Bongkarpost.co.id (Lampung Selatan) – Team Tekab 308 Presisi Polsek Penengahan Polres Lampung Selatan Polda Lampung, dipimpin Kanitres Aiptu Suroso berhasil mengamankan DS (31) warga Desa Tetaan, Kecamatan Penengahan, Lampung Selatan, Minggu (08/01/2023) pukul 11.30 WIB.
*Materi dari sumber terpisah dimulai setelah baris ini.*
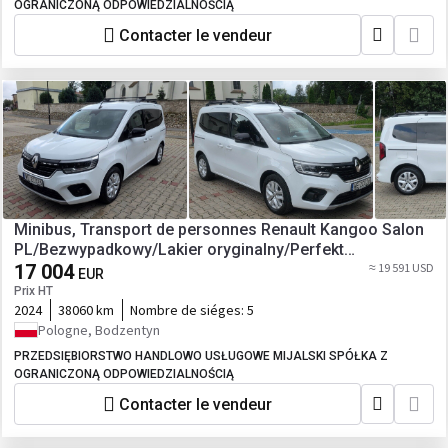
OGRANICZONĄ ODPOWIEDZIALNOŚCIĄ
Contacter le vendeur
Minibus, Transport de personnes Renault Kangoo Salon
PL/Bezwypadkowy/Lakier oryginalny/Perfekt
stan/Gwarancja
17 004
≈ 19 591 USD
EUR
Prix HT
2024
38060 km
Nombre de siéges:
5
Pologne, Bodzentyn
PRZEDSIĘBIORSTWO HANDLOWO USŁUGOWE MIJALSKI SPÓŁKA Z
OGRANICZONĄ ODPOWIEDZIALNOŚCIĄ
Contacter le vendeur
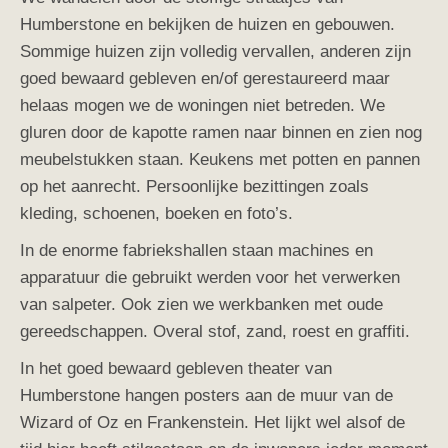
Humberstone en bekijken de huizen en gebouwen.
Sommige huizen zijn volledig vervallen, anderen zijn
goed bewaard gebleven en/of gerestaureerd maar
helaas mogen we de woningen niet betreden. We
gluren door de kapotte ramen naar binnen en zien nog
meubelstukken staan. Keukens met potten en pannen
op het aanrecht. Persoonlijke bezittingen zoals
kleding, schoenen, boeken en foto’s.
In de enorme fabriekshallen staan machines en
apparatuur die gebruikt werden voor het verwerken
van salpeter. Ook zien we werkbanken met oude
gereedschappen. Overal stof, zand, roest en graffiti.
In het goed bewaard gebleven theater van
Humberstone
hangen posters aan de muur van de
Wizard of Oz en Frankenstein. Het lijkt wel alsof de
Team Tekab 308 Presisi Polsek Penengahan menangkap pelaku setelah sebelumnya menerima laporan dari korban Buana bin Arapan Jaya (42) warga RT/RW 03/01 Desa Kelau, Kecamatan Penengahan, Lamsel, Minggu (08/01/2023) sekitar pukul 10.00 WIB telah terjadi tindak pidana pencurian di Gudang Pupuk Tunas Tani Desa Taman Baru Kecamatan Penengahan.
”Kami mengamankan pelaku berikut Barang Buktinya saat bersembunyi di areal pesawahan Desa Taman Baru Penengahan,” ujar Kapolsek Penengahan Iptu. Gobel mewakili Kapolres Lamsel AKBP. Edwin.
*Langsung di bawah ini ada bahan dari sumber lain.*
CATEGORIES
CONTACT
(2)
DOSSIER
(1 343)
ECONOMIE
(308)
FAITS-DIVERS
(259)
Lebih lanjut disampaikan Kapolsek setelah menerima laporan dari korban, pihaknya langsung menindak lanjuti laporan tersebut.
“Kemudian setelah mendapatkan informasi tempat persembunyian pelaku, Tim Tekab 308 langsung bergerak mengamankan pelaku bersama dengan barang buktinya. Kemudian saat diinterogasi oleh petugas pelaku mengakui perbuatanya,” tegasnya.
Kapolsek menjelaskan, kejadian tersebut terjadi pada hari Minggu (08/01/2023) sekira jam 10.00 WIB di gudang pupuk Tunas Tani Desa Taman Baru Kecamatan Penengahan Kabupaten Lampung Selatan, telah terjadi tindak pidana pencurian 1 (satu) unit tank semprot mesin merk IKEDA 88 warna putih orange yang dilakukan oleh dua orang yang tidak dikenal.
Kejadian tersebut bermula ketika pelapor dari rumah menuju gudang pupuk miliknya melihat dua orang yang tidak dikenal keluar dari gudang pupuk dan melarikan diri ke persawahan dan satu orang pelaku lainnya berhasil melarikan diri menggunakan satu unit sepeda motor tanpa nomor polisi.
Atas kejadian tersebut korban mengalami kerugian sebesar Rp. 2.700.000 dan melaporkan ke Polsek Penengahan dan ditindak lanjuti.
Guna penyelidikan lebih lanjut pelaku beserta barang bukti telah diamankan dan untuk mempertanggung jawabkan perbuatannya pelaku dijerat dengan pasal 363 KUHP dengan ancaman kurungan penjara paling lama 5 tahun penjara.